Politics is transactional. While the language of "civic responsibility" and "patriotism" are used to mask the basic fact that voting is at its root level about 1) advancing a self-interested set of policy goals; 2) what have you done for me lately?; and 3) who get's what, when, how, and why?
Symbolism and appeals to emotion by political actors to win over the public are a means of attaining part, or ideally, all of the above.
Black Agenda Report's Bruce Dixon Jr. would suggest that the support of the Black community for President Obama has been a mismatched relationship where they have been used and exploited by their "first black president."
His final point is the most compelling:
1. After 8 years of Barack Obama, black leadership and black America will have decisively lost and forgotten the habit, the inclination, even the example of standing against unjust and abusive power, and our former reputation around the world as a people of struggle.
The height of the black Freedom Movement was only about 8 or 10 years, but it left an example of what it was to stand for justice and righteousness against bad laws and bad governance that inspired us and the rest of the world.
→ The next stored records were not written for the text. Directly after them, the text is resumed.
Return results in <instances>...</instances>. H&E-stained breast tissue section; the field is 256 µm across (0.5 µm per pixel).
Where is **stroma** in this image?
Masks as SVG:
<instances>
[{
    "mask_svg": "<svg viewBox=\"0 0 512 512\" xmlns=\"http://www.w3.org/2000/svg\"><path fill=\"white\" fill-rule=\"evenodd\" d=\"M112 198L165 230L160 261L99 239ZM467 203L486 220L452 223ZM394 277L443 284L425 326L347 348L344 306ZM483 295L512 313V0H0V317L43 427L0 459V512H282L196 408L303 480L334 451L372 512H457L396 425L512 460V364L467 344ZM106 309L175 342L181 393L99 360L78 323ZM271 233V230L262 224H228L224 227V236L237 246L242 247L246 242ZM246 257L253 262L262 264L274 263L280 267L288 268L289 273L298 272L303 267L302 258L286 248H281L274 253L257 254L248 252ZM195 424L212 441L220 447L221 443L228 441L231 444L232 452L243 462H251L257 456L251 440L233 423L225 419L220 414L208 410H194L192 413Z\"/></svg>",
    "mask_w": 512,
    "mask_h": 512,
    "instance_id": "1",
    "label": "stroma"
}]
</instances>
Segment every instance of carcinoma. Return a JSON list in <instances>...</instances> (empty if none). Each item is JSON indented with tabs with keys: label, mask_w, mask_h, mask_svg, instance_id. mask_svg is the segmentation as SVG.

Black youth who will reach maturity in the middle of this decade have no examples of struggle to look up to, only accommodations to power and excuses for inaction and ineffectiveness on every front.
All in all, it's not an inspiring legacy. For Latinos, the Obama era will mark historic broken promises on a path to citizenship for the undocumented, and the largest number of deportations by far of any administration in history. For labor, the biggest single broken promises are the failure to push through laws that would make the organization of unions easier, or the renegotiation of NAFTA. For media activists, there are the broken promises on network neutrality and freedom of the internet.
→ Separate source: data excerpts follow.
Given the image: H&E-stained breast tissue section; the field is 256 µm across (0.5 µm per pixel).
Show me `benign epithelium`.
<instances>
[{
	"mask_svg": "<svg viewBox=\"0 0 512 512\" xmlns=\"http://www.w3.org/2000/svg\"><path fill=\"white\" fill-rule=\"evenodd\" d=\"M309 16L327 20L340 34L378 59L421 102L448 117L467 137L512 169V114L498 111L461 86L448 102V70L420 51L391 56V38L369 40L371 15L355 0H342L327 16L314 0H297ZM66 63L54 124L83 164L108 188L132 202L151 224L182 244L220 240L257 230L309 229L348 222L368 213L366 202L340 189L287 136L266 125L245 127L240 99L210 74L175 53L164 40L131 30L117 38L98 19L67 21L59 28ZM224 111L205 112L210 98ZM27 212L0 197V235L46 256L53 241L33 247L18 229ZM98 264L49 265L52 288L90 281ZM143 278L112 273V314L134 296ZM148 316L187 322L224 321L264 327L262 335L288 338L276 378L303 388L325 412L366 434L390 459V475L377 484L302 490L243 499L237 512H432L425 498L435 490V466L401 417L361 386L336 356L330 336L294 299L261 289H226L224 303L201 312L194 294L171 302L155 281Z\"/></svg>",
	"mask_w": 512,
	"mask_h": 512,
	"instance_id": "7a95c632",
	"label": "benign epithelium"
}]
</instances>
White America gets its card stamped as officially anti-racist ---- there are black CEOs, black admirals and generals, 40-some blacks in Congress and there's been a black president, after all. When the accounting is done, and Obama leaves the White House, everybody gets something.I agree with the spirit and substance of Dixon's ten point critique.
However, his claim that the "black political class" are lockstep in support of Obama is problematic.
The public face of the black "leadership class" (and other heirs to the Civil Rights Movement) may express support for a President whose election was groundbreaking and "historic"--and are quite compelled to do as a natural reaction to how Obama's identity as a black American has been used to mobilize white racism by conservatives--but in private black spaces there is much concern and upset.
Barack Obama represents the full nadir, if not immediate obsolescence of both "Black Politics" and the Black Freedom Struggle. I am not alone in that belief.
There is a growing literature on how Obama has forced a reframing of Black Politics, and how his election has ironically helped to advance a neoliberal/hyper-conservative colorblind agenda which disproportionately harms black and brown folks because they are the Americans who are most likely to be poor and working class. Austerity is "race neutral" in theory; in practice Austerity advances white supremacy and reinforces a society structured by systems of racial inequality along lines of class.
The "Price of the Ticket" panel at Columbia University is a wonderful overview of the anxieties, fears, worries, and implications of Barack Obama for Black Politics and the Black Freedom Struggle. The discussion is also noteworthy because it features Professor Richard Iton who passed away last week. He was a great thinker and critic whose work will continue to influence generations of scholars and students in both the present and the future.
Ultimately, if President Barack Obama's election did not represent a successful ascent to "the Mount Everest of black politics," what would be a better and more accurate analogy?